Page:Poitevin - Petits poëtes français, t. 1, 1880.djvu/280

La bibliothèque libre.
Cette page n’a pas encore été corrigée

L’ART D’AIMER


CHANT PREMIER


 J’ai vu Coigny, Bellone, et la victoire ;
Ma foible voix n’a pu chanter la gloire :
J’ai vu la cour ; j’ai passé mon printemps
Muet aux pieds des idoles du temps :
J’ai vu Bacchus, sans chanter son délire :
Du dieu d’Issé j’ai dédaigné l’empire :
J’ai vu Plutus ; j’ai méprisé sa cour :
J’ai vu Daphné ; je vais chanter l’amour.

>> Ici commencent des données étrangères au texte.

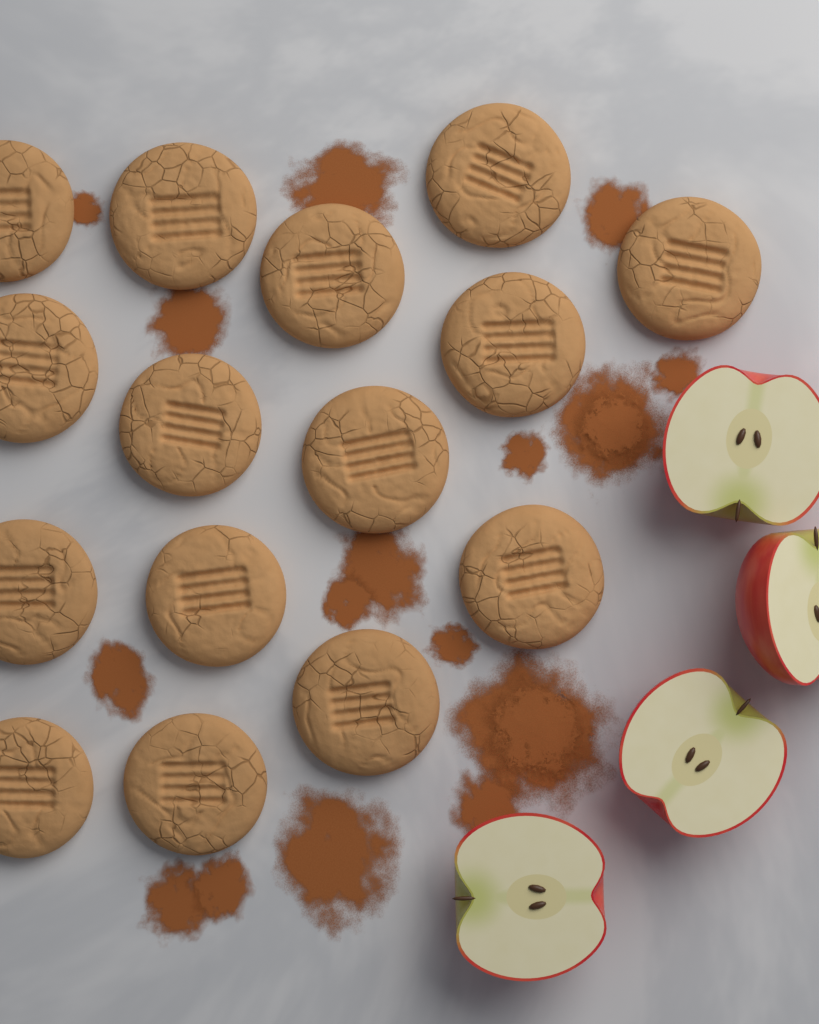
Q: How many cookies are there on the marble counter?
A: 15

Toi seul, ô toi, jeune objet que j’adore,
De tous les dieux sois le seul que j’implore ;
Que l’art d’aimer se lise en traits vainqueurs,
En traits de feu, tel qu’il est dans nos cœurs.
L’amour m’inspire, il m’apprend comme on aime ;
De ses plaisirs instruisons l’amour même.
À tes genoux, dans tes bras, sous tes yeux,
J’en donnerois des leçons, même aux dieux.
Aux vrais amours ma lyre consacrée
Ne chante point et Lampsaque et Caprée,
Ni de Chrysis les lascives fureurs,
Ni de Flora les nocturnes horreurs.
Qu’ici l’amour, épurant son système,
Nu, mais décent, plaise à la pudeur même ;
Que Vénus donne à Vesta des désirs :
Je veux des mœurs compagnes des plaisirs.
Qu’à d’autres chants soit aussi réservée
De Sybaris la mollesse énervée,
Des amadis les respects insensés,
Et du Lignon les bords toujours glacés.
Dans mes portraits, Albane plus fidèle,
Peignons l’amour comme on peint une belle ;
D’un jour aimable éclairons son tableau,
Vrai, mais flatté, tel qu’il est, mais en beau.
J’appelle amour cette atteinte profonde,
L’entier oubli de soi-même et du monde,
Ce sentiment soumis, tendre, ingénu,
Prompt, mais durable, ardent, mais soutenu,
Qu’émeut la crainte, et que l’espoir enflamme ;
Ce trait de feu qui des yeux passe à l’ame,
De l’ame aux sens ; qui, fécond en désirs,
Dure et s’augmente au comble des plaisirs ;
Qui, plus heureux, n’en est que plus avide :
Voilà le dieu de Tibulle et d’Ovide,
Voilà le mien. Heureux cent fois le cœur
Qui tient du ciel cet ascendant vainqueur !
Quand ce rayon, cette vive étincelle
Perce au travers du sein qui la recèle,
Voici les lois qu’un amant peut ouïr :
Choisir l’objet, l’enflammer, en jouir.
Beautés, amants, voilà notre carrière.
Déjà mon char a franchi la barrière ;
Daphné me voit ; et l’amour qui m’entend
Met dans ses mains le myrte qui m’attend.
Jadis un sage, armé d’un trait de flamme,
Analysa les voluptés de l’ame :
Platon... mais quoi ! D’un froid mortel atteint,
L’amour a fui, son flambeau s’est éteint.
Cesse, a-t-il dit, ou choisis mieux ton guide ;
À ses leçons vois l’ennui qui préside.
Oses-tu bien à Cythère, à ma cour,
Donner pour loi son chimérique amour ?
Ne veux-tu pas, martyr de la constance,
Prêcher des cœurs l’éternelle alliance ?
Mais devant qui, zélateur indiscret,
De tes langueurs vas-tu chanter l’attrait ?
Un joug pénible est-il donc le partage
D’un peuple ardent, indocile, volage,
Fidèle à Mars, mais perfide aux amours,
Fait pour jouir, plaire, et changer toujours ?

Vois par ses goûts quel doit être son maître ;
Et, pour l’instruire, apprends à le connoître.